Uncle Pat | 03 December 2012  

While everyone is busy tut-tutting at the ALP of Suffolk Street and their pals the Obeid family, O'Farrell is hoping no one will notice the corruption of processes outlined here. Politicians in NSW have a long and distinguihed history of rorting, why should we believe it will end, ever, never mind soon? That harbour side area is a horrible mess now, full of crass shopping centres and trams that go nowhere, with a few gems in between it must be said but a casino offers nothing to anyone except the owners. Let Packer run a casino cruise ship outside Australian waters instead. Or, do what should be done for all situations and create a tax regime that punishes useless investments and not socially useful ones. The super-profits tax idea should apply to more than miners but hand in hand we need an end to tax havens and tax break hidey-holes.

janice wallace | 03 December 2012  

In the spirit of the Eureka Stockade diggers, let's start a campaign to bleed the future casino dry. Let's all learn how to win at blackjack by card counting, and train others in this useful skill. Like the group of American Christians with a mission from God to bleed American casinos dry - if there are enough of us, I'm sure we can put the money to a good cause.

AURELIUS | 03 December 2012  

Uncle Pat, since it sems to be generally agreed that governments in NSW are the epicentre of organised crime in that state, it hardly matters which gang is in power at any particular time does it? It seems that Australia suffers not so much from having an 'equitable society' so much as a fast asleep punterville, too self absorbed to bother with mere politics beyond moaning about governments.
If we voted O'Farrell out, who would we get?, the ALP, and back to Crime Central again. That's not a real choice, and it still costs us billions with all the kickbacks that go to lobbying for the outcomes business wants at our expense. Better than China though? Indeed.

janice wallace | 03 December 2012  

I have a great deal of sympathy with Michael's proposition, but I find it more than ironical that he should complain that NSW governments of both political persuasions are denying 'the right of the people to have a say in how they are governed' when his own Church denies its own members any say at all in the governance of their Church. Wasn't there something I remember about motes in others' eyes and logs in one's own?

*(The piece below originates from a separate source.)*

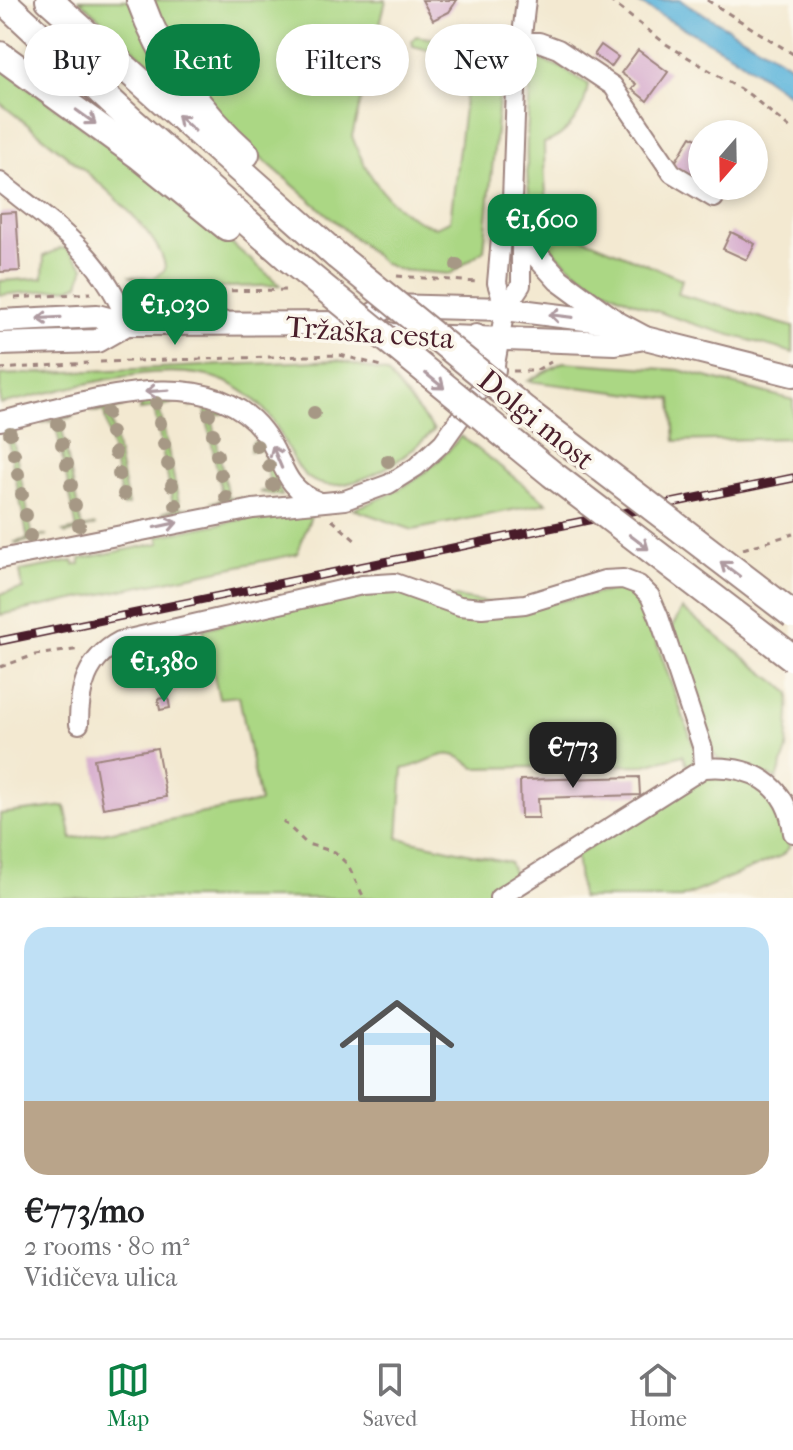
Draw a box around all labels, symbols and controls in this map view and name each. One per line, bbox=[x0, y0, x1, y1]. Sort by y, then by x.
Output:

Ginger Meggs | 03 December 2012  

Well said, Ginger Meggs. Your biblical allusion reminds me that once upon a time the Jesuits praised and practised 'blind obedience' within their own ranks and some of the Jesuit elite took a special vow of obedience to the Pope. Judging by the activities of the Jesuits not only in Australia but also throughout the world where they are at the forefront in the struggle for justice and peace they have either removed the plank that caused 'blind obedience' or they have recognised the priority of the individual conscience. On the other hand they may have been ordered to do what they are doing and so it is their superiors and the Pope who have removed the planks from their own eyes and have given them carte blanche.

Uncle Pat | 03 December 2012  

Believe it or not, Uncle Pat, I do have a soft spot for the Jesuits, particularly for the way that they are prepared to question the continuing relevancies of ancient orthodoxies, to think outside the square, to push the boundaries on investigation, and to insist on reasoned discourse. However, I see no evidence of any large scale plank-removal emanating from the Vatican.

Ginger Meggs | 04 December 2012  

Blind Freddy can see the creature that the Labour Party has morphed into bears verry little resemblance to that which made our Country the " lucky " Country of yesteryore !! Those " Faceless Men"!! Perhaps why people like Bob Katter are driven to push alternative Australian Parties !! Bring on the next revolution !!